:: Extract ::
A canceled season would force him to "try to figure out how you're going to make it through to the next football season."
He hopes Nebraska finds a way to play at least a few games this fall.
"I'm not giving up on the football season until it's Dec. 5 and they haven't played a game," he said.
It's not just bar and restaurant owners who would see a big hit, though.
Nebraska head coach Scott Frost called for a fall season in a potentially last-minute effort as the Big Ten considers punting until spring.
Barb Ballard, who owns the From Nebraska Gift Shop with her husband, Jim, spent most of Monday trying to cancel or postpone merchandise orders after the "gut-punch" stream of social media posts that the Big Ten Conference was likely canceling fall football.
The shop at Eighth and Q streets just doubled its size and added a cider house and mercantile store.
The store sees a significant boost on football Saturdays — typically 50% more than regular Saturdays — especially from opposing fans drawn to its Nebraska-themed memorabilia.
That increase is even more important this year: The store’s sales fell by 90% in March and April, and only recently rebounded to about 50% of normal.
"Without Nebraska football, September and early October, until we can gear up for Christmas sales, is going to be pretty bleak for us," Ballard said.
While downtown businesses will feel the brunt of the economic effects, no football this fall would have ripple effects across the city on bars and restaurants, hotels and other businesses, said Lincoln Chamber of Commerce President Wendy Birdsall.

:: Data supplied ::

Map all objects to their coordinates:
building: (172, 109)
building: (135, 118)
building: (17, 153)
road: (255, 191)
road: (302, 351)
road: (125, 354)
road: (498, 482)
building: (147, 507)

:: Exercise prompt ::
Carry on the article on Lincoln businesses and the Nebraska football season from its last sentence. The listing has nothing to do with the article on Lincoln businesses and the Nebraska football season.

:: The answer ::
A 2014 study done by the University of Nebraska-Lincoln's Bureau of Business Research found Nebraska athletics, as a whole, had a $245.5 million economic impact on the city, supporting more than 3,400 jobs and $87 million in worker income. The numbers for football alone (based on eight home games, plus the Spring Game) were $44.8 million in spending outside the stadium, supporting $14.8 million in wages.
"Nobody escapes this," Birdsall said.
And it's not just Lincoln that will feel the effects, she said.
"This has repercussions across the state."
Direct hit to city budget
Based on the 2014 UNL study, each home football game sends an estimated $260,000 in tax revenue to the city, Lincoln City Finance Director Brandon Kauffman said. That includes sales and gas tax, and other funds.
Even parking revenue could take a hit: The 2019 season delivered nearly $1.1 million in parking revenue to city coffers, said Urban Development Director Dan Marvin.
When the city prepared its budget for the upcoming fiscal year, its finance staff estimated sales tax revenue conservatively, Kauffman said. If there were games, there was no guarantee there would be fans in the stands.
The proposed budget accounts for a downturn in Husker football revenue, he said, but it remained unclear whether it sees a boost in the spring if the season is moved.
“There’s so many unknowns,” Kauffman said.